### What you are asked to do
Please pull out every line in the data below that contains the word "many", copying each one unchanged.

### Extracted records
· · · · ·
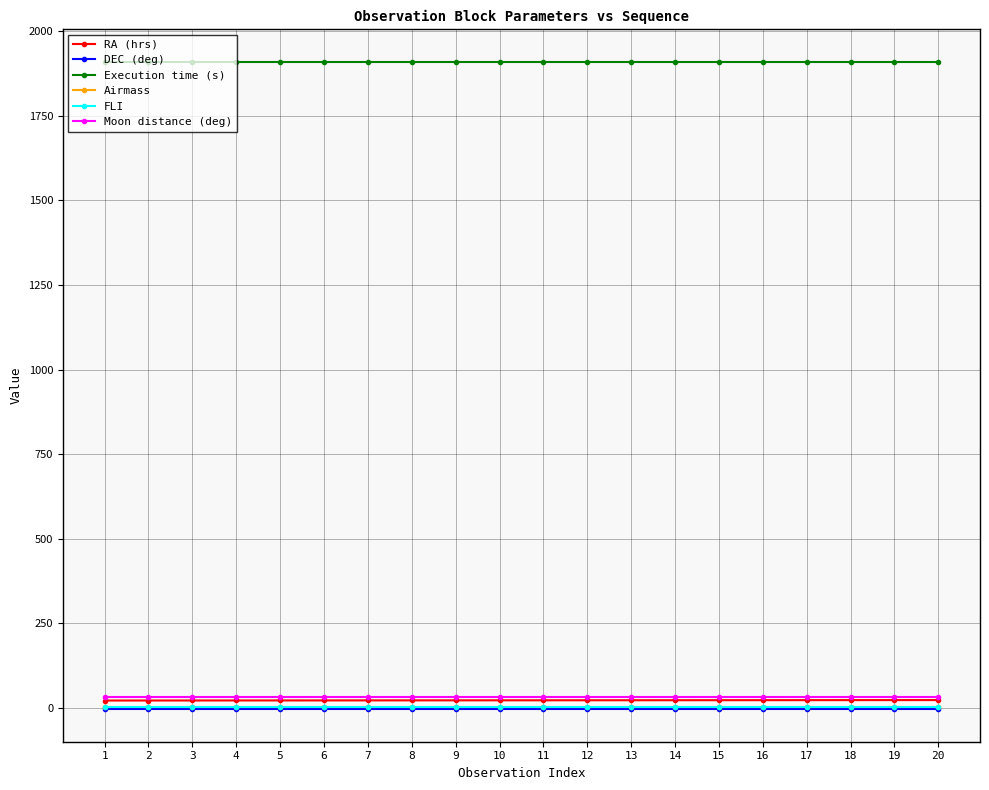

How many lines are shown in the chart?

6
· · · · ·
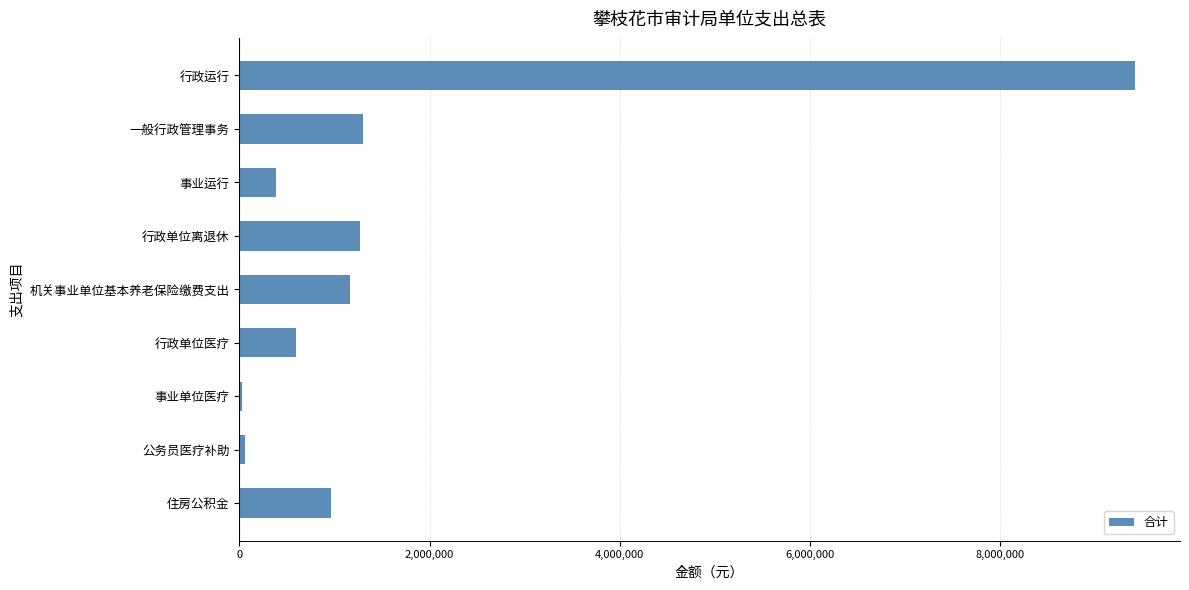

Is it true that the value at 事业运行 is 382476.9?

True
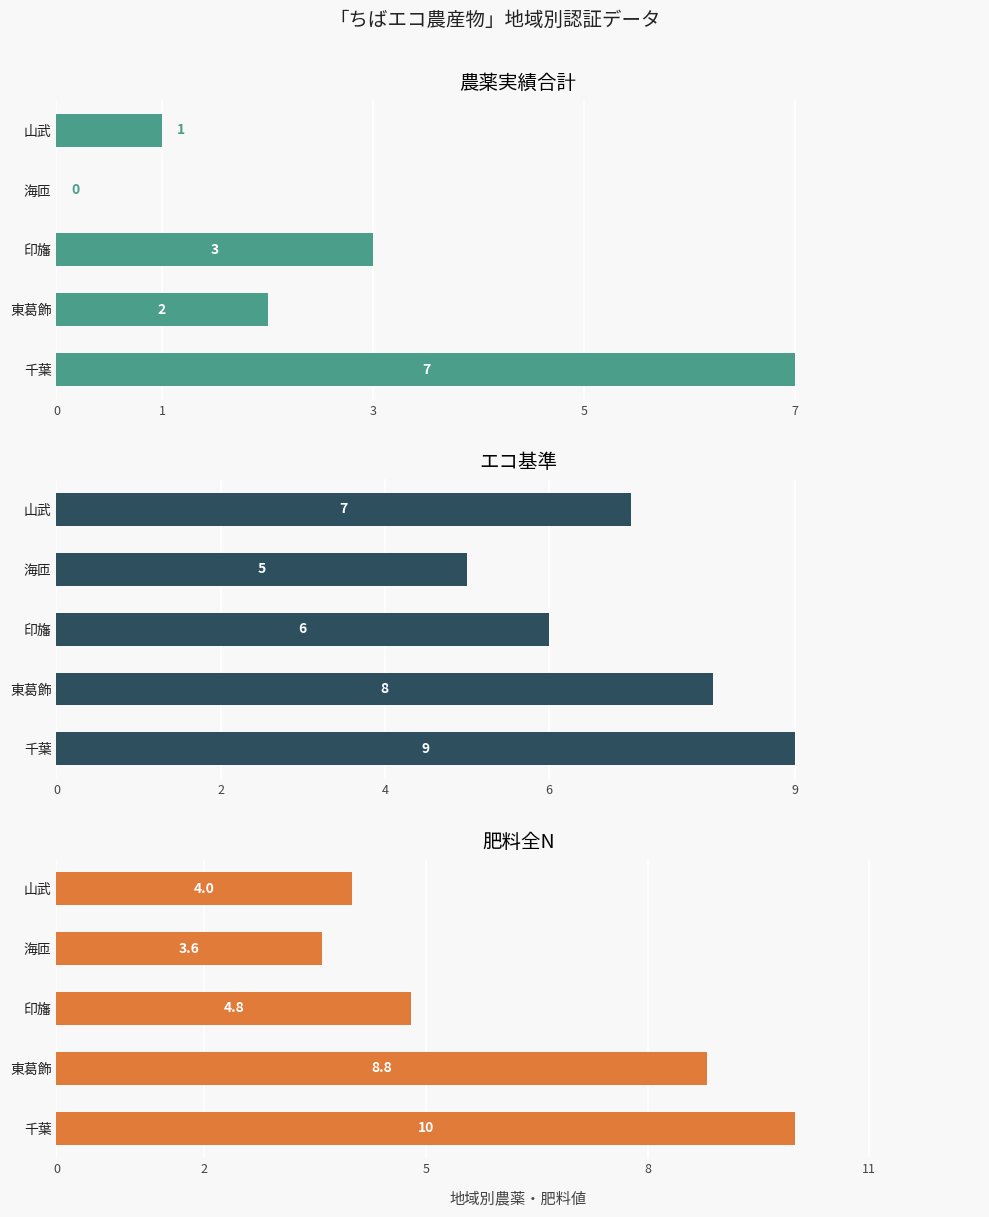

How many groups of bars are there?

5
· · · · ·
### Response area
How many lines are shown in the chart?
How many groups of bars are there?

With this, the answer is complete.